Landwin spared Ren a look. “I can’t wait to learn more about you.”

And then he was walking. The surgeons stepped aside. He entered that magic-brightened room and slammed the door shut behind him. The others took that as their cue to leave as well.

“Good work,” the medic said to Ren. “It wasn’t pretty magic, but it saved his life.”

Ren nodded. She was still too shaken up by her first encounter with Landwin Brood to respond. She stood there, staring at the closed door to the operatory, until pain laced down her forearm. Vega’s claws had dug into her skin. A spot of blood showed through the fabric. Ren watched the darkness spread in a circle.

It was a good reminder. There would be blood. She may have struck first, but Landwin Brood was well protected. His house was flush with assets. Destroying him would require great sacrifice. It already had. After a moment she shooed Vega into the air.

Carefully she rolled both sleeves.

“Learn everything you can about me, Landwin Brood. It won’t save you.”

42

Ren was pacing her mother’s apartment.

A letter had just arrived, bearing the Broods’ family seal. Her mother had made tea. She’d returned to the corner of their living room and was sipping silently. Ren’s own cup had stopped steaming some time ago. Her mother did not push her to open the letter, though Ren could see her peeking out from behind the book she was reading every few seconds.

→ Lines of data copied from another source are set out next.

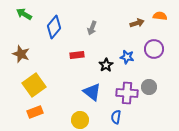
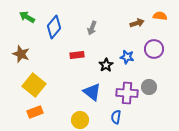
green arrow: moved 3 px right, 3 px down
yellow square: rotated 15 degrees counterclockwise
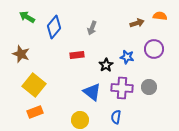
purple cross: moved 5 px left, 5 px up
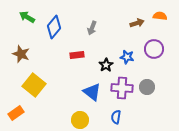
gray circle: moved 2 px left
orange rectangle: moved 19 px left, 1 px down; rotated 14 degrees counterclockwise
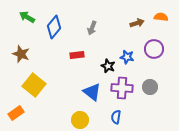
orange semicircle: moved 1 px right, 1 px down
black star: moved 2 px right, 1 px down; rotated 16 degrees counterclockwise
gray circle: moved 3 px right
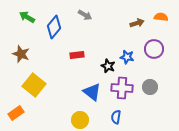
gray arrow: moved 7 px left, 13 px up; rotated 80 degrees counterclockwise
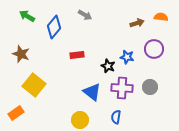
green arrow: moved 1 px up
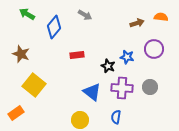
green arrow: moved 2 px up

It had been three days since they’d survived the fight on the bridge and ported back to Balmerick. Ren had been denied all access to Theo. Even if the explanation was reasonable—the Broods’ house doctor ordered no visitors for the sake of proper rest—Ren knew the real reason they wanted Theo isolated. The Broods wanted time to convince him of his mistake. While their bond was fresh and new and relatively painless to have removed. They knew it would only grow stronger with time.

She’d allowed herself to believe they were failing, because she could feel Theo’s mounting frustration. It was a sixth sense that her body was trying to process and accept as a normal, functioning piece of who she was. A sound just out of earshot. A flicker of movement at the corner of the eye that vanished if you turned to look directly at it. She’d felt brief flashes of impatience and exhaustion and heartache. But in the hours before the letter arrived, she’d felt a single emotion humming across their link: dread.

What did the letter say? What was Theo so fearful of that it dominated his every thought? Ren continued pacing until it became unbearable. She let out a breath, snatched the letter from the table, and ripped open the seal. The letter unfolded. Her eyes skipped down the page. It was an old study trick that allowed her to read faster than most students. Pinpointing key phrases and allowing her mind to fill in the rest with logical guesswork.

“And?” her mother asked. “What does it say?”

“It’s an invitation.”

Now Ren understood Theo’s dread. She’d drawn first blood. Maybe she’d been too bold in her first meeting with Landwin Brood. Now he struck back. It was not the death blow she’d expected. He was not forcing his son to sever their bond. It was far more cunning. Ren knew that it was her fault. She’d made a mistake.

“They’ve scheduled Clyde’s funeral.”

“The Winters boy?”

“Yes. It’s at the same time as Timmons’ and the others’.”

Her one request. She’d asked that the two funerals be scheduled at separate times, hoping to be present for both. Landwin must have learned of that request, and now he wielded it against her. Clyde’s funeral would be in Safe Harbor’s great monastery—located in the Upper Quarter—as befitted his station. It would also be the first event that Theo publicly attended since returning home. An event he was personally inviting her to attend. I would have you at my side while I mourn my best friend, the letter read.